What exactly are people doing when they meditate?

You have probably seen someone meditating. Perhaps in real life or in a movie. And you have probably wondered to yourself…well I can see them sitting/lying/standing there, but what exactly are they doing?

That is a good question.

In a recent podcast interview Tim Ferris speaking to his own experiences with meditation said: “well I think there are benefits to meditating….but I think most people are thinking about bullshit with their eyes closed.”

Perhaps that is a little on the cynical side (perhaps not)….so what are people doing when they meditate?
Turns out a lot…. a lot of different things.

In a paper titled: What Do Meditators Do When They Meditate? Proposing a Novel Basis for Future Meditation Research, the what are they doing question was systematically interrogated.

The authors of this study examined a total of 309 meditation techniques through a literature search and interviews with 20 expert meditators across a diverse range of traditions. They came up with a list of 50 individual practice techniques. You can see this list here.

Then in a second study, they interviewed a group of 635 experienced meditators from a diverse range of meditative traditions and asked them how much experience they had with each of those techniques.

Finally they took that list and compiled it into a TOP 10 meditation techniques.
Here it is in order of commonality.

Scanning the entire body
Being mindful of the rise and fall of the abdomen while breathing
Observing how thoughts arise in the mind without adhering to them
Being mindful of the respiratory flow in the entire body
Perceiving, then releasing emotions and tensions (e.g., with the help of the breath), while scanning the body
Cultivating compassion, sympathetic joy, equanimity, loving kindness (for oneself, friends, neutral people, enemies, the whole world)
Observing how bodily sensations arise without adhering to them
Singing sutras/mantras
Lying down and going into a state of deep relaxation while being fully conscious
Being mindful of the sensations arising in the nose during inhalation and exhalation

One technique that seems to be fairly constant across the board is placing ones awareness on body-centred sensations such as the breath or the rise and fall of the chest.
This is known as interoception (the processing of internal bodily signals).

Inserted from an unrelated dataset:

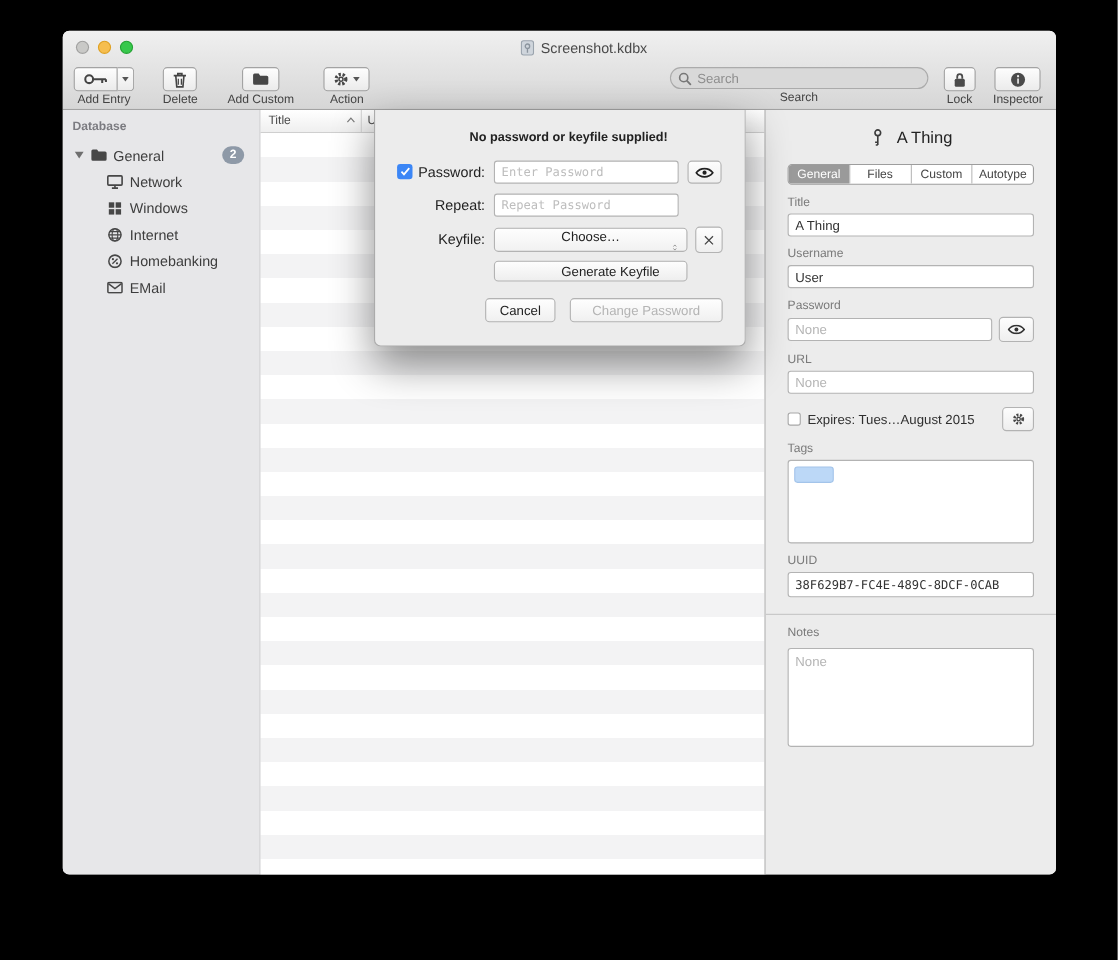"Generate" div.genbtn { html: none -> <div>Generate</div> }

The authors posited that all meditation techniques share a somatic component and are inherently embodied. This might also apply to our selection of 52 meditation techniques. Many, if not all, meditation practices emphasize directing attention to interoceptive signals. Whether meditators visualize their heart opening like a rose blossom, focus on internal sounds and vibrations, or gaze at the wall and observe themselves doing nothing, the body remains a constant companion in all their endeavors. This may be less evident for techniques consisting of contemplating a spiritually important question or reading certain paragraphs of a text repeatedly. Nevertheless, even contemplation and reading are done with the intention to observe one’s internal reactions to the content of the text or the contemplative question. Thus, it might well be that all meditation techniques are embodied.


Reference: Matko, Karin et al. “What Do Meditators Do When They Meditate? Proposing a Novel Basis for Future Meditation Research.” Mindfulness 12 (2021): 1791-1811.